EXERCISE =
Copy the lines below word for word, starting at the line that has "genus: Haematopus" and stopping after the line that has "common name: Green cloverworm".
## begin
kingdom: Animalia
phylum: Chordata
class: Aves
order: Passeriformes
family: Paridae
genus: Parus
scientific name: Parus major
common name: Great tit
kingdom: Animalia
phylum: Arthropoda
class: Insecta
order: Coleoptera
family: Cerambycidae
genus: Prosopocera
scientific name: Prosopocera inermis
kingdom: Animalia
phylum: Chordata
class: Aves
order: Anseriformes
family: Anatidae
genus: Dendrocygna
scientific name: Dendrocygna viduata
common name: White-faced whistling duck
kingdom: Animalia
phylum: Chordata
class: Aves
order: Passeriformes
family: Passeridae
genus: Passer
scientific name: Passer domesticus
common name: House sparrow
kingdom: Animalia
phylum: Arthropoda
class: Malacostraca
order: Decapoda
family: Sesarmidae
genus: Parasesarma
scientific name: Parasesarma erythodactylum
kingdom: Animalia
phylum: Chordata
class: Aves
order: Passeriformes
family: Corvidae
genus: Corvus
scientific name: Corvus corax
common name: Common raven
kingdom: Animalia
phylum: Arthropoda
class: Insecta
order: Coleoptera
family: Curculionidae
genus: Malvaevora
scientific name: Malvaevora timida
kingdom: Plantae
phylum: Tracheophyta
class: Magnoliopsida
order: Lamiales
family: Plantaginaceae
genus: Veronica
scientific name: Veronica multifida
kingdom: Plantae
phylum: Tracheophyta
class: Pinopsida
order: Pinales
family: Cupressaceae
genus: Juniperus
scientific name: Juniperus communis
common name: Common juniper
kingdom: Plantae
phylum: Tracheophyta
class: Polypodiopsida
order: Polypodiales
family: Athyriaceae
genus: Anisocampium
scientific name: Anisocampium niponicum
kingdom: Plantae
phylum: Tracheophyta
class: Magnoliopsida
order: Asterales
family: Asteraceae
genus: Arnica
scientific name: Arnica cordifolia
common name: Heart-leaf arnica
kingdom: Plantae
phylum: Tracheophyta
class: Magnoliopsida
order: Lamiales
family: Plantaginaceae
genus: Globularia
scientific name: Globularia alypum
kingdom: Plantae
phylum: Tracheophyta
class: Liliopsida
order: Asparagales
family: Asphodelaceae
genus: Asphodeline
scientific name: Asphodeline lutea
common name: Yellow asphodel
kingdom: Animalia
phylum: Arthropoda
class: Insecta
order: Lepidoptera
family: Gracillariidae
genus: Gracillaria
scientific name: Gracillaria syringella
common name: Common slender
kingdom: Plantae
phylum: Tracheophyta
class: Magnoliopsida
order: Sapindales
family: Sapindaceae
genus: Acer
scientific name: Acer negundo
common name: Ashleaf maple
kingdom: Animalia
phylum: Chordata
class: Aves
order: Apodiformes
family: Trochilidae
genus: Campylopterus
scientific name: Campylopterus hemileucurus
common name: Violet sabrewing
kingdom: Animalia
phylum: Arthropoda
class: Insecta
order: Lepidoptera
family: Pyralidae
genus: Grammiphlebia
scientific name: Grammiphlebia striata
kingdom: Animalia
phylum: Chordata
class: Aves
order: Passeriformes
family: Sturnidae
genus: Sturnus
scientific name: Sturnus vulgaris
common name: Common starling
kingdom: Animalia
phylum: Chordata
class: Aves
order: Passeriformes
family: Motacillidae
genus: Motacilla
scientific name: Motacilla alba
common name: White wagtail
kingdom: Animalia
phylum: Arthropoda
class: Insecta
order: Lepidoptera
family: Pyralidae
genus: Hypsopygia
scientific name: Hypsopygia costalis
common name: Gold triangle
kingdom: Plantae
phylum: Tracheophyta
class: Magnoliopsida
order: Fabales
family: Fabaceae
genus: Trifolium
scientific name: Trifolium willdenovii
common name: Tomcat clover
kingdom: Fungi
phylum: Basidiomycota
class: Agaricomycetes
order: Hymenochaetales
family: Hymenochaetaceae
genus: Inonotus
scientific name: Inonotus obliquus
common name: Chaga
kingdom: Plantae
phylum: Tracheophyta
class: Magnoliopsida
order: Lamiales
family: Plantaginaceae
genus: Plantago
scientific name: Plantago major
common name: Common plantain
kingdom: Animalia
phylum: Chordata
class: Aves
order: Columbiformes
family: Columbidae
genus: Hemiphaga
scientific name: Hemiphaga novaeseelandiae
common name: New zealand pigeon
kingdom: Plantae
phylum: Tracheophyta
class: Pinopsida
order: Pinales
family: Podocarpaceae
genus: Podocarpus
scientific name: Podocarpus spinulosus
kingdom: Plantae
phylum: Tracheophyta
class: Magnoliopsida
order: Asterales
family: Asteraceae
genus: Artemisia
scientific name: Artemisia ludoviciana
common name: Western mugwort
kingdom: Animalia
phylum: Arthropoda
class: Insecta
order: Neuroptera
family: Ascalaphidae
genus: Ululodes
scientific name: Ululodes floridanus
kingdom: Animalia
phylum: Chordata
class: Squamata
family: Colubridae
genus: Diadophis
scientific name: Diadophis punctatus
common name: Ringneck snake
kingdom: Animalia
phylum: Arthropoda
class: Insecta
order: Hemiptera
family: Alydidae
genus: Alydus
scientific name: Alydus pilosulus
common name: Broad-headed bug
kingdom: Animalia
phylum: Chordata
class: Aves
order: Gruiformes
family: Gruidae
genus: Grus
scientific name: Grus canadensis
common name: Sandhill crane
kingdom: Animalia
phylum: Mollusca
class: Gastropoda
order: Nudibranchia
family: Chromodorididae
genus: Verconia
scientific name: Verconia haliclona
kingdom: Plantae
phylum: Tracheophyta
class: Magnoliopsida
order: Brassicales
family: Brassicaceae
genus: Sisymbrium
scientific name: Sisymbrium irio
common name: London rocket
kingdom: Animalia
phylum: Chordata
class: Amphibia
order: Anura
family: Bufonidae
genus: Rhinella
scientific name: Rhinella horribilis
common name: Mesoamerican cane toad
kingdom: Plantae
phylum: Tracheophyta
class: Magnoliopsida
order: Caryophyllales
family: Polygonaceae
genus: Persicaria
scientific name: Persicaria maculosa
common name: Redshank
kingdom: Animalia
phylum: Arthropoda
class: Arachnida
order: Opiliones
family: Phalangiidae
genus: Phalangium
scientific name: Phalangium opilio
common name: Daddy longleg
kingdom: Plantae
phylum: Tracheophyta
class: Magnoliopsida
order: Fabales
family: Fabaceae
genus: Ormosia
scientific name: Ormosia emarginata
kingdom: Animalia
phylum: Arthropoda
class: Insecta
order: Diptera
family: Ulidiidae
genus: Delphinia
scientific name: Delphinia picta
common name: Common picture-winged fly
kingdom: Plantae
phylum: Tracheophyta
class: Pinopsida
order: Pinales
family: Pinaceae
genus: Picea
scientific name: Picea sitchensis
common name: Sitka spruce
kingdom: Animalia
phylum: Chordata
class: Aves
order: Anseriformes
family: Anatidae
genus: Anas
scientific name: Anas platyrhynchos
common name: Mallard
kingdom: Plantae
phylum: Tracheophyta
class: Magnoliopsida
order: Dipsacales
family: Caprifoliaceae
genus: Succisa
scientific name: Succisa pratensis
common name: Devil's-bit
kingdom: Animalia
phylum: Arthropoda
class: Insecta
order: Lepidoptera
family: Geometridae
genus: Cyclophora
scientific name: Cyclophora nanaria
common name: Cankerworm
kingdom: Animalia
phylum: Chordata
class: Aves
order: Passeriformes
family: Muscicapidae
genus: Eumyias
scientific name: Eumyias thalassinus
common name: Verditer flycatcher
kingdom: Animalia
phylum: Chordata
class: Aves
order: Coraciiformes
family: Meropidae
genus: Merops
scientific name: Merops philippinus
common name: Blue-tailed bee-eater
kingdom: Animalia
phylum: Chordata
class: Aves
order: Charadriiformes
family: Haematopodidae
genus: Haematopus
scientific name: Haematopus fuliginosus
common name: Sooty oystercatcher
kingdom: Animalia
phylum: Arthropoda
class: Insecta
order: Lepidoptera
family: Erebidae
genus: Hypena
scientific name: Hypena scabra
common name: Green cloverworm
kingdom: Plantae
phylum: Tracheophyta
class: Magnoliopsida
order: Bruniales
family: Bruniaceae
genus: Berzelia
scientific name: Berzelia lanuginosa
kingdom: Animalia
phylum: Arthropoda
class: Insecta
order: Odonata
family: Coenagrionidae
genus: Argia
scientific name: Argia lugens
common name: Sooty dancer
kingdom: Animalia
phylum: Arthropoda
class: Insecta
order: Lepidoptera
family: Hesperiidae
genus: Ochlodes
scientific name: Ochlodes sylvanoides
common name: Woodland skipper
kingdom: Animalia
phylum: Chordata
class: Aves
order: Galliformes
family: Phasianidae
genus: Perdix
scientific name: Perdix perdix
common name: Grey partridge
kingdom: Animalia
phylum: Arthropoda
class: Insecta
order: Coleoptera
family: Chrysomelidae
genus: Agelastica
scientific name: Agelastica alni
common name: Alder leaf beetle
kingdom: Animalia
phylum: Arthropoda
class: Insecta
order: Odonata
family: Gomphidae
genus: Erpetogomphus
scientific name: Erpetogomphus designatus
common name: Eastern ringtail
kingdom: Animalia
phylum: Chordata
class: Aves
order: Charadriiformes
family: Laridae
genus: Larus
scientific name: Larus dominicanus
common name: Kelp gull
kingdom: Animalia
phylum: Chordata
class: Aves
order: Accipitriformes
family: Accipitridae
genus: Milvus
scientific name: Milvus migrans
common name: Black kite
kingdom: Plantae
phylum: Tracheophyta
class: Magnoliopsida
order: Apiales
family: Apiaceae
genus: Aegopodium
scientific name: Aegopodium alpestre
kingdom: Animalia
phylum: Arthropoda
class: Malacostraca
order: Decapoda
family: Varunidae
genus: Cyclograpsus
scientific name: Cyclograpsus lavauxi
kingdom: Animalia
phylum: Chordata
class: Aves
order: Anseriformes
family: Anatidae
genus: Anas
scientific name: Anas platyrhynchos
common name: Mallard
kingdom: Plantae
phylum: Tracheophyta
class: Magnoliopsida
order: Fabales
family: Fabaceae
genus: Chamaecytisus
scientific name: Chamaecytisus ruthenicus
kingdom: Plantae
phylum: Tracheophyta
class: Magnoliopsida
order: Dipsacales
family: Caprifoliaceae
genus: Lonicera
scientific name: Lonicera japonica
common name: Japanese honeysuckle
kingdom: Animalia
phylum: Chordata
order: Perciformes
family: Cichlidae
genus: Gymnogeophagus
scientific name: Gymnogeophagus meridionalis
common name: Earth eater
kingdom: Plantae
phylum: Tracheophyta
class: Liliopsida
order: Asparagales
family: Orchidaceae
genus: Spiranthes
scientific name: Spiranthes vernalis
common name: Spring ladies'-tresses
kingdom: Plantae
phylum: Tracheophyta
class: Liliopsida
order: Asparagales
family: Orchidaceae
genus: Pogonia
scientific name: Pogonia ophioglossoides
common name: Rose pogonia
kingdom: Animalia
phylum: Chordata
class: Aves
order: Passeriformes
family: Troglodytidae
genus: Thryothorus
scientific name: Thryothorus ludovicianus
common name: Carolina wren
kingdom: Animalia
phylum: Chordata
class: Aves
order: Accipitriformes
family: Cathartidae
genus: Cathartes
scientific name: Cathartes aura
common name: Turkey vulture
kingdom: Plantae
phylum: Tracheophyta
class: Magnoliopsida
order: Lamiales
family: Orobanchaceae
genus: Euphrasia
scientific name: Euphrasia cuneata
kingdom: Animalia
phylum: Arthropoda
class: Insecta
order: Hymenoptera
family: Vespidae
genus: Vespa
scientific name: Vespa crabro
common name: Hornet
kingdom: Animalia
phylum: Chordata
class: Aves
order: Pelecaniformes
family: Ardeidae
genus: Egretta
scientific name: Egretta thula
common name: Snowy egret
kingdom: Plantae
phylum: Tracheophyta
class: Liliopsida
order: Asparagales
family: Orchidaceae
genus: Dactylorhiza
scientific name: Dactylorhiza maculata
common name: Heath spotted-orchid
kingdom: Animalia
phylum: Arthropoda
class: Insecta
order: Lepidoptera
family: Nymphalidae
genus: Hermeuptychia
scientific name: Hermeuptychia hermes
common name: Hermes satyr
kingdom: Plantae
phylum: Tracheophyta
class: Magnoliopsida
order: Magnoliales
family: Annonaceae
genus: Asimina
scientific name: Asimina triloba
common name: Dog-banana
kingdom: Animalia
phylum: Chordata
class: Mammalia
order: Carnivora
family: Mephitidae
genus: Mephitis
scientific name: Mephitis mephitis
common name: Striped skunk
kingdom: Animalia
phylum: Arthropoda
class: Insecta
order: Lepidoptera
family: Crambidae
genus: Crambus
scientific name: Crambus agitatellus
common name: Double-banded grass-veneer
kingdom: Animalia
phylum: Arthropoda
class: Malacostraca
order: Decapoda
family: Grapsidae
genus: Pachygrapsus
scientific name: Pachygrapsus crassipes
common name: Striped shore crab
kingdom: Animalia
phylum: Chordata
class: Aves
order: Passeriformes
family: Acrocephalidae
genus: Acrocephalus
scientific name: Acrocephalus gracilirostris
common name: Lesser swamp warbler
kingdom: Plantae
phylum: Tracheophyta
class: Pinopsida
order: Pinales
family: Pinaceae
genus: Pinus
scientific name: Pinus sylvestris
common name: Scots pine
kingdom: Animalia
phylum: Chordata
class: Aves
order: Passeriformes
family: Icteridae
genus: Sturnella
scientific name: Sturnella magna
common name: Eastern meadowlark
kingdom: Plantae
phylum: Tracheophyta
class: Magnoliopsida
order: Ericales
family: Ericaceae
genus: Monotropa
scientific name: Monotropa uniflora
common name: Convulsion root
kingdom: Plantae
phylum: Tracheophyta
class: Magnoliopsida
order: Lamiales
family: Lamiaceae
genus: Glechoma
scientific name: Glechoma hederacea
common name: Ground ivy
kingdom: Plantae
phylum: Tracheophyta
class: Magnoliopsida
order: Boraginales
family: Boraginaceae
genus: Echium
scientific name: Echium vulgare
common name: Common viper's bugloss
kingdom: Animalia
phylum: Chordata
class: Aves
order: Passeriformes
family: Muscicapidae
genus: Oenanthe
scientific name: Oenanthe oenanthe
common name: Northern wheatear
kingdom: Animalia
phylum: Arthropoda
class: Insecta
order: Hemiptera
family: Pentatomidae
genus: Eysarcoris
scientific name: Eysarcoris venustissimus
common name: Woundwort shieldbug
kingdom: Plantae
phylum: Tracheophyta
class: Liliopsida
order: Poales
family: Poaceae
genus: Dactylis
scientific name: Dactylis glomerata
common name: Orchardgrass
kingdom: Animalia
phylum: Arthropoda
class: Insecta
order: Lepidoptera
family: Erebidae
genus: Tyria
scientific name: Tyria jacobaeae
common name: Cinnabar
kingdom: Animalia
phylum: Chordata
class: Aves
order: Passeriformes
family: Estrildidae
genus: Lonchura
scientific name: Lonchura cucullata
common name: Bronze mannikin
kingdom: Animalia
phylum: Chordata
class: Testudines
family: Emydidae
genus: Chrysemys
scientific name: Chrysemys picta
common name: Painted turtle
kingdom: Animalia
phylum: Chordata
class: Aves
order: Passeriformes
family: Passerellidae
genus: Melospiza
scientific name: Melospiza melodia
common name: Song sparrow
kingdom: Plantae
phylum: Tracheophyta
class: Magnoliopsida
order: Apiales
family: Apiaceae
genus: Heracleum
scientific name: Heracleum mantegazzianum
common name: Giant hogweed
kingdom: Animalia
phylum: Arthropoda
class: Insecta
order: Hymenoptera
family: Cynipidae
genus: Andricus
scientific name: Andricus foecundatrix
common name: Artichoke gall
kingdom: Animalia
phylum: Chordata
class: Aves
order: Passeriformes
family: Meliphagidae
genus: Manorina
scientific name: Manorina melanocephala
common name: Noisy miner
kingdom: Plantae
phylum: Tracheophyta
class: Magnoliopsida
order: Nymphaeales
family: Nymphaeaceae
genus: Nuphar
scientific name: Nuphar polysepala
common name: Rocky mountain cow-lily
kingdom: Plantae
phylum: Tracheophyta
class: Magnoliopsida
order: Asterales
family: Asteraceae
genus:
## end
SOLUTION TO THE PROBLEM =
genus: Haematopus
scientific name: Haematopus fuliginosus
common name: Sooty oystercatcher
kingdom: Animalia
phylum: Arthropoda
class: Insecta
order: Lepidoptera
family: Erebidae
genus: Hypena
scientific name: Hypena scabra
common name: Green cloverworm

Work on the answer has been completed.